Dealmakers see economic recovery in 2010 or beyond(2)

A recent survey shows dealmakers have high hopes for the energy sector once the economy recovers, and also like infrastructure investing as a long-term opportunity for private equity.

Private equity dealmakers believe an economic recovery will not occur until 2010 or beyond and the energy sector will be the most attractive for private equity investors once the market turns, according to a survey by accounting giant KPMG.

About 43 percent of the 200 private equity investors questioned believe the economy will turn around next year, while 39 percent said the recovery will happen after 2010. Just 7 percent of dealmakers surveyed expect a recovery in mid-2009, while 11 percent said the economy could rebound by the year’s end.

“Private equity by [its] nature work[s] to anticipate the downside in the market, so I would say those who took this survey are planning for the worst in an elongated cycle and hoping for the best,” Shawn Hessing, national managing partner of KPMG’s US private equity group said in a statement. “They want no negative surprises.”

More than 35 percent of the private equity investors who responded to the survey said energy would be the most appealing sector for investments as the economy recovers, with financial services and technology sharing second place, followed by healthcare and business services.

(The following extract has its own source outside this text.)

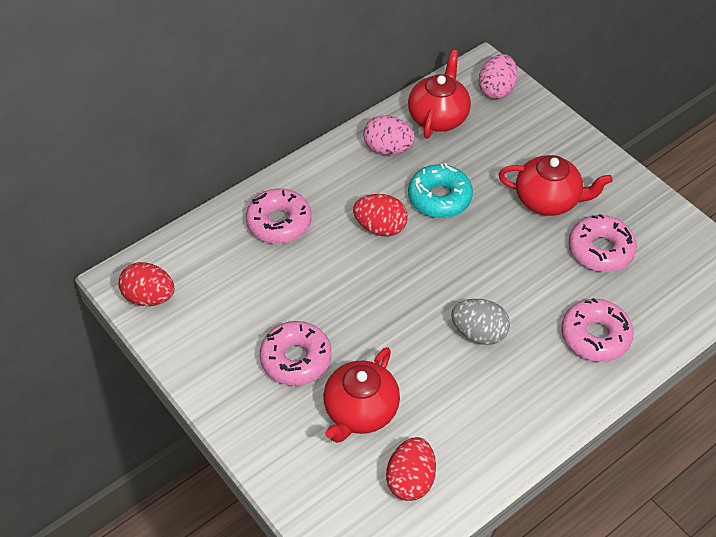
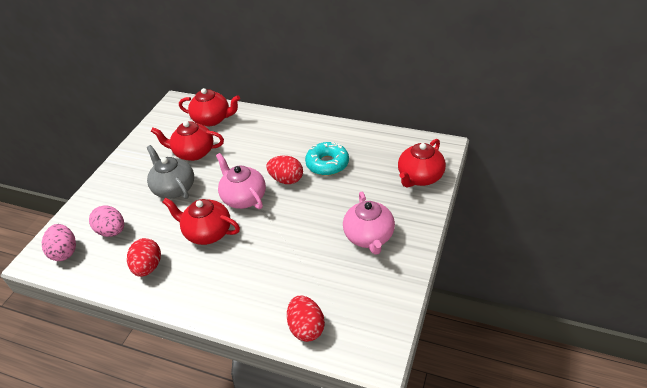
grey egg: [451,299,510,345] = 1 -> none = 0
grey teapot: none = 0 -> [147,145,194,199] = 1
pink donut: [246,188,312,244] [260,321,332,386] [561,298,634,362] [568,214,637,272] = 4 -> none = 0
pink teapot: none = 0 -> [216,153,266,209] [343,192,395,255] = 2
red teapot: [323,347,400,443] [408,50,471,139] [499,155,613,216] = 3 -> [151,121,224,161] [163,198,240,245] [179,88,240,126] [398,139,446,188] = 4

Taking a longer-term view, 40 percent of respondents see infrastructure investments – specifically highways, sports arena, public transportation and utilities – as the next “meaningful” investment opportunity for private equity. Also, 33 percent of respondents see emerging markets as a good future opportunity, while 27 percent see public-private partnerships (PPPs) as a strong opportunity for private equity.

“While infrastructure may not offer the historic returns of 25 to 30 percent, a 15 percent rate of return on an infrastructure project may appear more acceptable when viewed against the significantly lower returns that have become typical in today’s market,” Hessing said.

Many respondents said they were concerned about potential future legislation surrounding PPPs and distressed bank assets, according to the survey. Dealmakers also fear the backlash that could come from high profits garnered from a PPP.

“The respondents are concerned that the rules of engagement on public-private partnerships will likely change as the market develops, and the private equity sector is seeking more clarity before investing,” Hessing said.